• AIM A
In one to three sentences, explain why Benin stayed away from the 1976 Summer Olympics, according to the article on Benin at the 1984 Summer Olympics.
• AIM B
Write the next part of the article on Benin at the 1984 Summer Olympics, starting after its final sentence.

• PROVIDED PASSAGE
# # # # # # #
- Flag of Benin
- IOC code: BEN
- NOC: Benin National Olympic and Sports Committee

in Los Angeles
- Competitors: 3 in 1 sport
- Flag bearer: Firmin Abissi
- Medals: Gold 0 Silver 0 Bronze 0 Total 0

Summer Olympics appearances (overview)
- 1972; 1976; 1980; 1984; 1988; 1992; 1996; 2000; 2004; 2008; 2012; 2016; 2020; 2024;

= Benin at the 1984 Summer Olympics =

Benin competed at the 1984 Summer Olympics in Los Angeles, United States, which were held from 28 July to 12 August 1984. The country's participation in Los Angeles marked its third appearance at the Summer Olympics since its debut in 1972, and after boycotting the 1976 Summer Olympics. The Beninoise delegation consisted of three athletes: boxers Firmin Abissi, Georges Boco, and Maxime Mehinto.

Mehinto competed first for the nation, doing so in the light middleweight event. Boco competed the following day in the welterweight event. Abissi competed last in the bantamweight. All of them failed to make it past the second round. Thus, Benin has yet to win an Olympic medal.
==Background==
The 1984 Summer Olympics were held in Los Angeles, United States, from 28 July to 12 August 1984. This edition of the games marked Benin's third appearance at the Summer Olympics since its debut at the 1972 Summer Olympics, and after boycotting the 1976 Summer Olympics due to the refusal of the International Olympic Committee to ban New Zealand, after the New Zealand national rugby union team had toured South Africa earlier in 1976. It was believed that Benin would boycott the 1984 Summer Olympics due to pressures from the Soviet Union. The nation had never won a medal at the Olympic Games, with its best finish coming from boxer Barthelémy Adoukonu in the men's featherweight event at the 1980 Summer Olympics in Moscow.
# # # # # # #
Stored records:
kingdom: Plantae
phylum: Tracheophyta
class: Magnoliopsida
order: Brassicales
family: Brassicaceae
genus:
# # # # # # #
• ANSWER A
Benin boycotted the 1976 Summer Olympics because the International Olympic Committee refused to ban New Zealand. The New Zealand national rugby union team had toured South Africa earlier in 1976.

• ANSWER B
==Boxing==

The boxing events were held at the Los Angeles Memorial Sports Arena. Maxime Mehinto was the first competitor to compete for Benin at these Games, competing in the second round of the light middleweight event. He competed on 31 July against Abdellah Tibazi of Morocco though lost the match 5 to 0 in favour of Tibazi.

Georges Boco competed the following day, competing in the second round of the welterweight event. He competed against Luciano Bruno of Italy and lost 5 to 0 in favour of Bruno, with United Press International opining that Bruno had "launched a brutal body attack" on Boco. Firmin Abissi was the last athlete to compete for Benin, doing so in the second round of the bantamweight event. He fought against Babar Ali Khan of Pakistan and lost his match 5 to 0 in favour of Khan.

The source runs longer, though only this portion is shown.